─── Excerpted passage
Rename the columns after split in r
Hi I am aware that there are similar questions, but the solutions did not seem to address my problem, so I wonder if anyone may help.
I have a large data frame, inside which there is a column like this:
result A, B-C A, C-D E, F-G ...
I managed to split the column into three using:
df$new_result <- str_match(df$result, "^(.*),(.*)-(.*)$")[,-1]
Now part of the data frame looks like:
result new_result.1 new_result.2 new_result.3 A, B-C A B C A, C-D A C D E, F-G E F G ...
However, when I tried to call:
R gave me an error stating that "new_result.1" could not be found.
I have tried the following but none of them worked.
with(df, colsplit(df$result, pattern = "^(.*),(.*)-(.*)$", names = c('a', 'b', 'c')))
names(df)[names(df) == 'new_result.1'] <- 'a'
I think the problem is that "new_result.1", "new_result.2", "new_result.3" cannot be found in the data frame, instead, they are referred together as "new_result". Any idea how can I separate them so that later I can refer to the columns individually? Thanks!
Following your approach, when we look at 'str(df)' we get this:
> str(df) 'data.frame': 3 obs. of 2 variables: $ result : chr "A, B-C" "A, C-D" "E, F-G" $ new_result: chr [1:3, 1:3] "A" "A" "E" " B" ...
Which is not surprising, as str_match returns a matrix.
An approach to fix this is the following:
Create a 'splitted' dataframe with relevant column names
splitted <- data.frame(str_match(df$result, "^(.*),(.*)-(.*)$")[,-1], stringsAsFactors=F) colnames(splitted) <- paste0("new_result.",1:ncol(splitted))
And cbind everything together
df <- cbind(df,splitted) > str(df) 'data.frame': 3 obs. of 4 variables: $ result : chr "A, B-C" "A, C-D" "E, F-G" $ new_result.1: chr "A" "A" "E" $ new_result.2: chr " B" " C" " F" $ new_result.3: chr "C" "D" "G"
──────
─── Supplied entries
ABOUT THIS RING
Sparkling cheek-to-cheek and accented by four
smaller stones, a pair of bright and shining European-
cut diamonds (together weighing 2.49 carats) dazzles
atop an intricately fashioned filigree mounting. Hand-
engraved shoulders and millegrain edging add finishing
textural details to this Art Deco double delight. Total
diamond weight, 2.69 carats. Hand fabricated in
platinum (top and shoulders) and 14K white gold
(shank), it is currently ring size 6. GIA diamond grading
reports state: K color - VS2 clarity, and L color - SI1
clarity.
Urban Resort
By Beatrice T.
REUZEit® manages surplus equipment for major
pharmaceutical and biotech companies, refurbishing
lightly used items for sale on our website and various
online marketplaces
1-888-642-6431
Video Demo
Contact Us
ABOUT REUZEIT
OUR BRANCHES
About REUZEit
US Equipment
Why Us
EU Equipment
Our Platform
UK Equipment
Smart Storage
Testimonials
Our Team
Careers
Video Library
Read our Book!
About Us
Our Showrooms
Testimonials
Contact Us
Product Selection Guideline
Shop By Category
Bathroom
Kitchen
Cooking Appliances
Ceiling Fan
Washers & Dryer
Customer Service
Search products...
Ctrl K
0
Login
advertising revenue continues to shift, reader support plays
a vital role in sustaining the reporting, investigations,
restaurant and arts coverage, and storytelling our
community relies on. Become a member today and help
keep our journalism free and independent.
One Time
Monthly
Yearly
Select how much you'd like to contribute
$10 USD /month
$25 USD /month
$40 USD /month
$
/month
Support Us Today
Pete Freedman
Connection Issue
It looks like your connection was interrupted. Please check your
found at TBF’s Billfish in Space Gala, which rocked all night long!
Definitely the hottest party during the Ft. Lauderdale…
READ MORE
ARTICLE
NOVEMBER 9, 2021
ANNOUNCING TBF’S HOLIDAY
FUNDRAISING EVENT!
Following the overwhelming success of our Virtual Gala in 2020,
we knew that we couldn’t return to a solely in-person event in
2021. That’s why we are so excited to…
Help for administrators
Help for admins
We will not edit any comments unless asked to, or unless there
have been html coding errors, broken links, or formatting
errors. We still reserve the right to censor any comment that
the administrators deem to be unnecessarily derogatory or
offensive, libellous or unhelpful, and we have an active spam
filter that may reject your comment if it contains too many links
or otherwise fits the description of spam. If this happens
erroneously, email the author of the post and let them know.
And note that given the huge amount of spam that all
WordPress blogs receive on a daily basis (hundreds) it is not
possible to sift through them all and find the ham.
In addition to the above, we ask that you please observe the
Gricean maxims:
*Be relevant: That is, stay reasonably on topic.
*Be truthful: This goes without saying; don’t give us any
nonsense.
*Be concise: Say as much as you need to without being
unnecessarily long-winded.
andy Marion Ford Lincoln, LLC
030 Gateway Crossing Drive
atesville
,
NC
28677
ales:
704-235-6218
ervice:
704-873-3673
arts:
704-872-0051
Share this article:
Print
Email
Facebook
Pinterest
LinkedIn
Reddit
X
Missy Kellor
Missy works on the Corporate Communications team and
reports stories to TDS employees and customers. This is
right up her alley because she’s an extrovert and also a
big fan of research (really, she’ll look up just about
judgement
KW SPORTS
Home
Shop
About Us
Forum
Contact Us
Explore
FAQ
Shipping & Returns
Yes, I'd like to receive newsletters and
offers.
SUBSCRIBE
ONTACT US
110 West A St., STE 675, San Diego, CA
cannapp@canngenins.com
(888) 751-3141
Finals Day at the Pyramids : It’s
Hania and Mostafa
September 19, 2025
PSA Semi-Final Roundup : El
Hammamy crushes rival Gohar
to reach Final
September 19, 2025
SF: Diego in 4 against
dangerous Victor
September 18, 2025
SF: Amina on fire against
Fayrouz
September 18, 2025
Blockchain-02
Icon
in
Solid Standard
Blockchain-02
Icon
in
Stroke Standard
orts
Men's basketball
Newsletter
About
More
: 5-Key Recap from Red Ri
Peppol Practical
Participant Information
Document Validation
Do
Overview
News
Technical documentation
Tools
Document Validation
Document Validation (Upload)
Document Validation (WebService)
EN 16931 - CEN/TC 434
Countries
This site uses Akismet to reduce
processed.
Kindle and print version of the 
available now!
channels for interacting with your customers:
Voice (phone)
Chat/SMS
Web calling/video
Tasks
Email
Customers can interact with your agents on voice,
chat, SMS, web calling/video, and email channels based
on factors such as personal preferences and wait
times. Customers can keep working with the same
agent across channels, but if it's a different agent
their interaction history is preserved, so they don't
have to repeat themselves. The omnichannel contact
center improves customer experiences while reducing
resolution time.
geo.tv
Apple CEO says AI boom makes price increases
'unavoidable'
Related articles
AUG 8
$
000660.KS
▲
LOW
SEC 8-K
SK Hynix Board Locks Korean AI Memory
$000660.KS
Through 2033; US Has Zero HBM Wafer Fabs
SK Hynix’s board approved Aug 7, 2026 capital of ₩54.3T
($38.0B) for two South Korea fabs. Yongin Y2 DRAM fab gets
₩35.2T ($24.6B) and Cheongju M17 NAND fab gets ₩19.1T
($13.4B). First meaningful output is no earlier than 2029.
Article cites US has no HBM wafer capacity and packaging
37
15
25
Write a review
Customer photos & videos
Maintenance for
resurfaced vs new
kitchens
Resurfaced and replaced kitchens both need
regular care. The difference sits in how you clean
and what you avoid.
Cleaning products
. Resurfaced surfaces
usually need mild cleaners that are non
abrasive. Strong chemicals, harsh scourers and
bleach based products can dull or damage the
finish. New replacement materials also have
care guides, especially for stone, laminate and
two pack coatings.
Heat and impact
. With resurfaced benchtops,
──────
_Task details:_
According to the reply in the R column-splitting thread, why can't the asker refer to "new_result.1" after assigning the str_match output to df$new_result? Answer using only the R column-splitting thread.

_Finished exercise:_
str_match returns a matrix, so the assignment stores the whole matrix as a single column called new_result instead of creating three separate columns. The str(df) output shows this: new_result appears as one variable of type chr [1:3, 1:3].